Intelligence team no longer sidelined
By Cam Simpson, The Chicago Tribune
WASHINGTON -- The FBI is taking out help-wanted ads to declare, “There has never been a more rewarding time to excel among America’s finest.”
The job: intelligence analyst. And the agency needs nearly 900 of them.
Before the Sept. 11 terrorist attacks, intelligence analysts were the poor stepchildren of the FBI. Agents viewed their analyst colleagues with skepticism or derision, and fewer than 10 intelligence analysts were assigned to scrutinize Osama bin Laden’s Al Qaeda network before his operatives turned airplanes into missiles.
But the FBI has been working to turn that around. The most visible sign is its recent launch of an unprecedented campaign to recruit and hire about 900 intelligence analysts nationwide, with about half expected to focus on terrorism. They would join almost 1,200 analysts already in the bureau.
The move is a key step in the FBI’s effort to remake itself following sharp criticism in the wake of the terrorist attacks.
Much of that criticism focused on the FBI’s long history of neglecting the craft of “connecting the dots,” or analyzing the data and trying to draw conclusions. For an agency now charged with stopping terrorism before it happens--instead of chasing evidence to win convictions afterward--the turnaround is no small task.
Although she faces an array of challenges, the woman tapped by FBI Director Robert Mueller to create a cadre of top intelligence analysts said the bad old days are gone for good.
“Analysts are a precious, precious commodity” at today’s FBI, said Maureen Baginski, a former top official with the ultra-secret National Security Agency. “It’s an opportunity to serve our country in a completely different way.” Analysts have boss’ attention
Mueller now gets regular briefings from intelligence analysts, a sea change in an agent-dominated culture where analysts, once viewed as support workers, like clerks, couldn’t get near the director.
And analysts are considered vital members of any FBI team assembled to tackle a difficult case or predict impending threats, said Eric Kleppinger, an analyst in the counterintelligence division.
Infusing life and resources into the analysis of terrorism threats was the top priority after Sept. 11. The FBI brought in CIA personnel to get those efforts under way, but they have returned to their home agency, Baginski said.
After the attacks, Mueller plunged into immediate problems of staffing and mission at the FBI’s counterterrorism division.
Now that officials believe those problems have been addressed, they are launching the push for more analysts.
There are few special requirements for the FBI job, beyond strong writing and research skills and a good grasp of logic. The pay for new analysts ranges from $33,431 for the youngest and least qualified to $108,335 for the most senior posts.

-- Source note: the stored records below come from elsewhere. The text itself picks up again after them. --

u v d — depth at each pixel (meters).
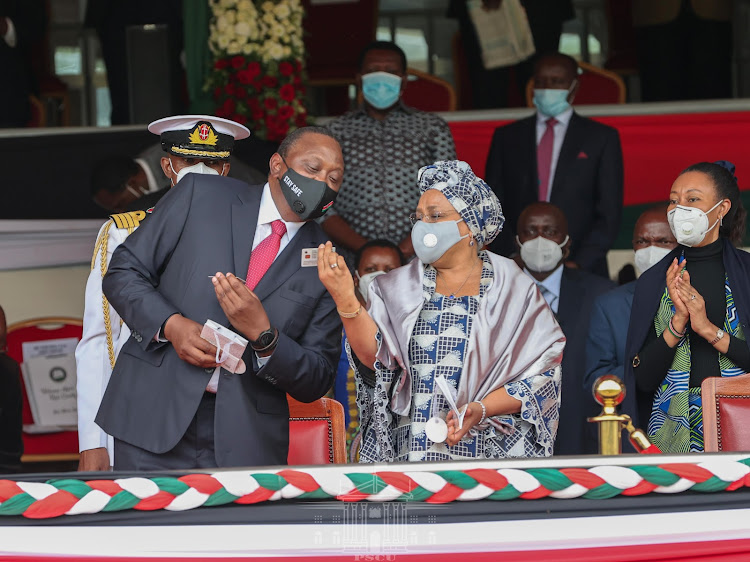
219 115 14.82
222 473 6.51
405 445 7.58
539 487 6.47
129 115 16.64
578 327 11.95
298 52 15.09
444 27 19.05
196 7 15.41
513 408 7.47
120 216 8.70
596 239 14.12
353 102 18.61
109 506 6.41
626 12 18.66
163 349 7.22
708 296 9.23
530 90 17.50
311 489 6.48
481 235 7.68
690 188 9.26
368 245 12.25
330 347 7.49
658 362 9.12
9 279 15.02
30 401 14.58
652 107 16.12
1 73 16.94
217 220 7.42
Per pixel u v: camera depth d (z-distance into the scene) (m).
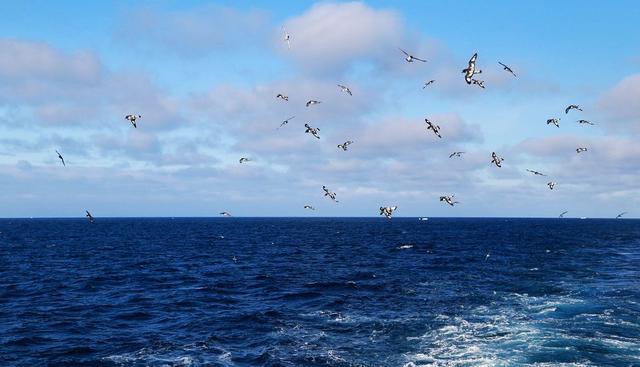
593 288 51.06
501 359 28.05
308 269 70.25
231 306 43.59
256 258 88.06
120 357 29.36
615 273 63.88
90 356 29.58
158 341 32.50
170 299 46.84
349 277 60.94
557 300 44.53
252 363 28.11
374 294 48.53
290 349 30.44
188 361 28.50
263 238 157.50
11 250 105.50
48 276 63.16
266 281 57.81
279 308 42.34
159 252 101.75
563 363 27.22
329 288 51.94
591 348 29.67
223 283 56.53
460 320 37.34
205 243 131.75
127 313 40.88
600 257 87.94
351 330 34.81
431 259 84.25
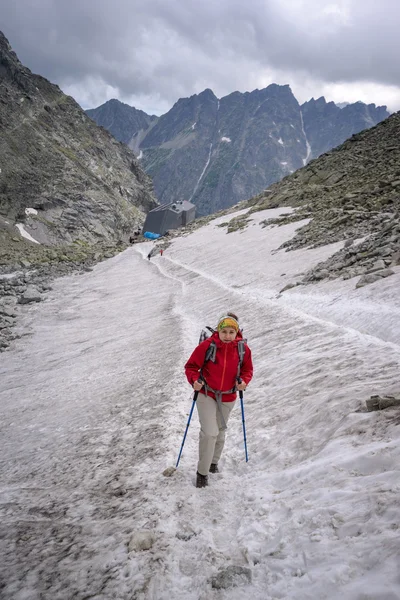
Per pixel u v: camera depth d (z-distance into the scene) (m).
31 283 49.28
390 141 61.56
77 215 121.44
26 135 133.75
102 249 89.94
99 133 182.88
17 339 24.59
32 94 152.88
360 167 56.97
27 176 119.75
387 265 15.29
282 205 59.00
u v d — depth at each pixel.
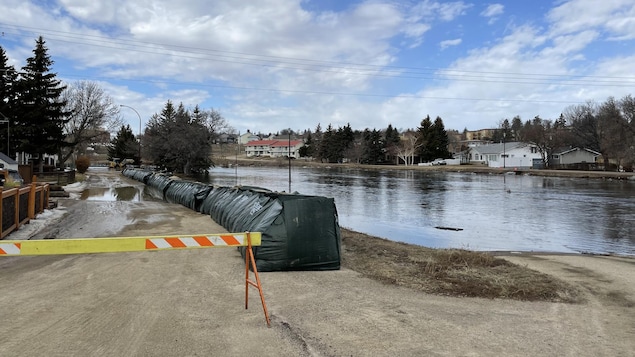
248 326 4.83
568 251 13.35
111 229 12.38
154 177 33.59
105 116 52.66
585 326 5.11
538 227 18.23
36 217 13.54
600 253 13.10
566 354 4.24
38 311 5.19
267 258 7.53
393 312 5.42
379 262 8.52
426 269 7.83
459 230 17.23
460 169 76.31
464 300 6.07
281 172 71.88
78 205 17.97
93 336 4.45
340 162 111.00
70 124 52.53
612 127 65.56
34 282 6.57
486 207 25.14
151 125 72.25
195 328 4.73
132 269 7.47
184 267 7.70
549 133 81.88
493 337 4.64
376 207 24.80
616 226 18.58
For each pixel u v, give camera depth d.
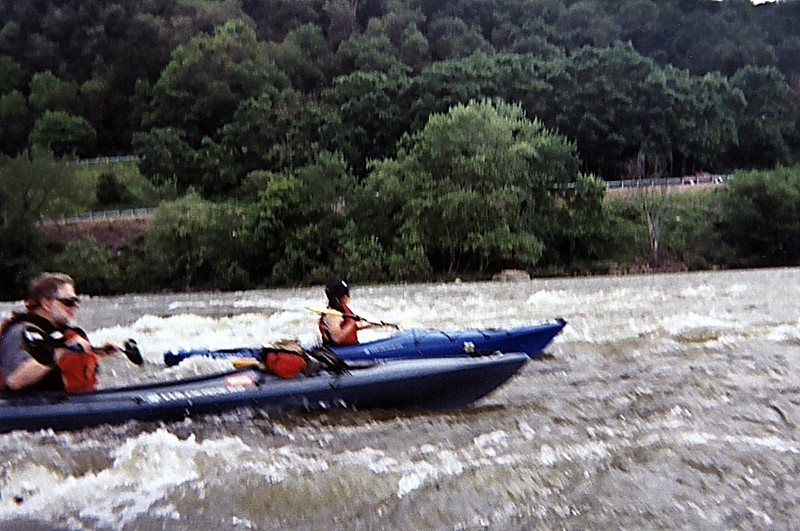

The FBI has established its first college of analytic studies and is prepared to train recruits from scratch, although the six-week basic training program falls short of the education that analysts receive under standards recently instituted at the CIA.
Beefed-up training at the FBI is still a major step forward, Baginski said. Congressional intelligence investigators found after Sept. 11 that the agency had no standardized training regimen for analysts.
Investigators also found that the FBI’s agent-dominated culture, and lack of a career path for analysts, made it difficult to attract and retain strong analysts.
FBI analysts do everything from identifying the nation’s vulnerabilities to using disparate pieces of intelligence to figure out where, when and how Al Qaeda may strike next. They can examine financial records to see how terrorists move money. They can analyze weather patterns to predict the yield of drug crops abroad, or chart border seizures to gauge new methods employed by couriers.
All of this is meant to help agents and intelligence officials zero in on their prey.
Too much information
Previously, there was too little information for intelligence analysts to go on as they tried to penetrate the Soviet Union and other closed societies, forcing them to make forecasts and draw conclusions based on limited evidence. The biggest challenge now, Baginski said, is that the information-technology explosion has produced too much data.
There is a preference, in the FBI recruiting effort, for veterans who have some military intelligence training. Baginski has also added one key prerequisite for would-be analysts: a college degree.
Dealing with unqualified analysts already on the payroll will be one of her biggest challenges. An internal FBI review in January 2002 found that 66 percent of the bureau’s analysts were unqualified.
Baginski said this week that about 40 percent of current analysts do not have college degrees. But she noted that some of the best analysts are military veterans with strong intelligence backgrounds, even though they never went to college.